» Exercise
Set down all of the entries below word for word, with the pictures left out.

[Input material Boundary: Start]

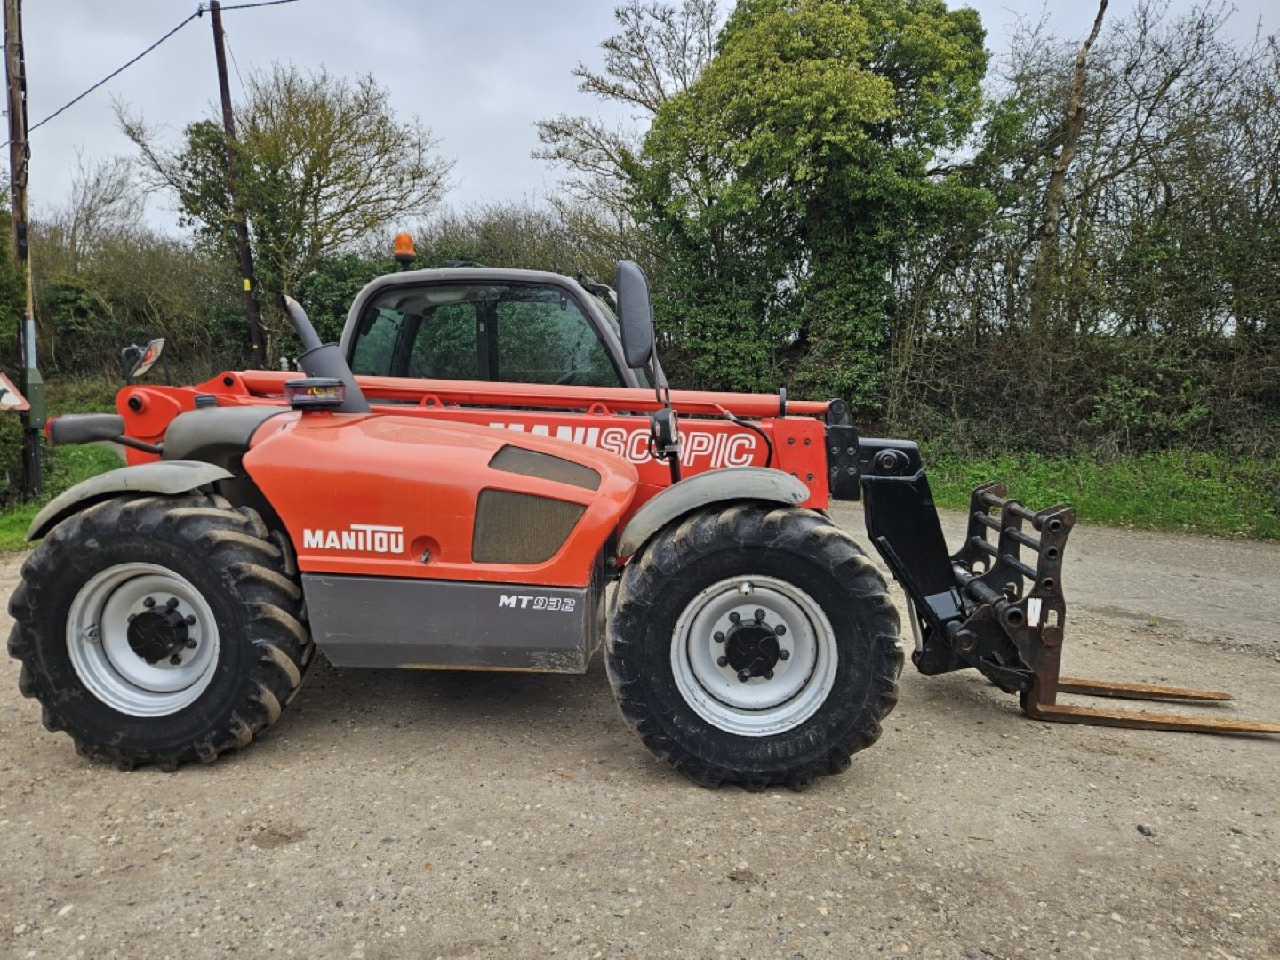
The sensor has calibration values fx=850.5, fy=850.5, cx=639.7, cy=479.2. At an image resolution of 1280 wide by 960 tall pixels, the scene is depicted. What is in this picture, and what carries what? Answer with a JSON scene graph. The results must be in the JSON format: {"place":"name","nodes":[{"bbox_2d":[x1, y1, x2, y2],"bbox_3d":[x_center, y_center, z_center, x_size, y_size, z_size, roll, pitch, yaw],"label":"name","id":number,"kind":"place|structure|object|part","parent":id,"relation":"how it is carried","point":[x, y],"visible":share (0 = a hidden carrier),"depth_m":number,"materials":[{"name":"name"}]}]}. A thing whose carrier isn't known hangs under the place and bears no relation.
{"place":"outdoors","nodes":[
{"label":"outdoors","id":0,"kind":"place"},
{"bbox_2d":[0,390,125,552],"label":"grass verge","id":1,"kind":"structure","parent":0,"point":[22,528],"materials":[{"name":"green plant"}]},
{"bbox_2d":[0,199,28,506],"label":"shrub","id":2,"kind":"object","parent":1,"relation":"on","point":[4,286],"visible":0.76,"depth_m":9.07,"materials":[{"name":"green plant"}]},
{"bbox_2d":[2,0,43,497],"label":"utility pole","id":3,"kind":"object","parent":1,"relation":"on","point":[17,208],"visible":0.9,"depth_m":8.65,"materials":[{"name":"brown wood"}]},
{"bbox_2d":[0,370,29,411],"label":"warning sign","id":4,"kind":"object","parent":3,"relation":"attached to","point":[20,402],"visible":0.99,"depth_m":7.99,"materials":[{"name":"white metal"}]},
{"bbox_2d":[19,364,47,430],"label":"electrical box","id":5,"kind":"object","parent":3,"relation":"attached to","point":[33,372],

[Input material Boundary: End]

» Response
The sensor has calibration values fx=850.5, fy=850.5, cx=639.7, cy=479.2. At an image resolution of 1280 wide by 960 tall pixels, the scene is depicted. What is in this picture, and what carries what? Answer with a JSON scene graph. The results must be in the JSON format: {"place":"name","nodes":[{"bbox_2d":[x1, y1, x2, y2],"bbox_3d":[x_center, y_center, z_center, x_size, y_size, z_size, roll, pitch, yaw],"label":"name","id":number,"kind":"place|structure|object|part","parent":id,"relation":"how it is carried","point":[x, y],"visible":share (0 = a hidden carrier),"depth_m":number,"materials":[{"name":"name"}]}]}. A thing whose carrier isn't known hangs under the place and bears no relation.
{"place":"outdoors","nodes":[
{"label":"outdoors","id":0,"kind":"place"},
{"bbox_2d":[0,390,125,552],"label":"grass verge","id":1,"kind":"structure","parent":0,"point":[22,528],"materials":[{"name":"green plant"}]},
{"bbox_2d":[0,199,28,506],"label":"shrub","id":2,"kind":"object","parent":1,"relation":"on","point":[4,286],"visible":0.76,"depth_m":9.07,"materials":[{"name":"green plant"}]},
{"bbox_2d":[2,0,43,497],"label":"utility pole","id":3,"kind":"object","parent":1,"relation":"on","point":[17,208],"visible":0.9,"depth_m":8.65,"materials":[{"name":"brown wood"}]},
{"bbox_2d":[0,370,29,411],"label":"warning sign","id":4,"kind":"object","parent":3,"relation":"attached to","point":[20,402],"visible":0.99,"depth_m":7.99,"materials":[{"name":"white metal"}]},
{"bbox_2d":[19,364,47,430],"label":"electrical box","id":5,"kind":"object","parent":3,"relation":"attached to","point":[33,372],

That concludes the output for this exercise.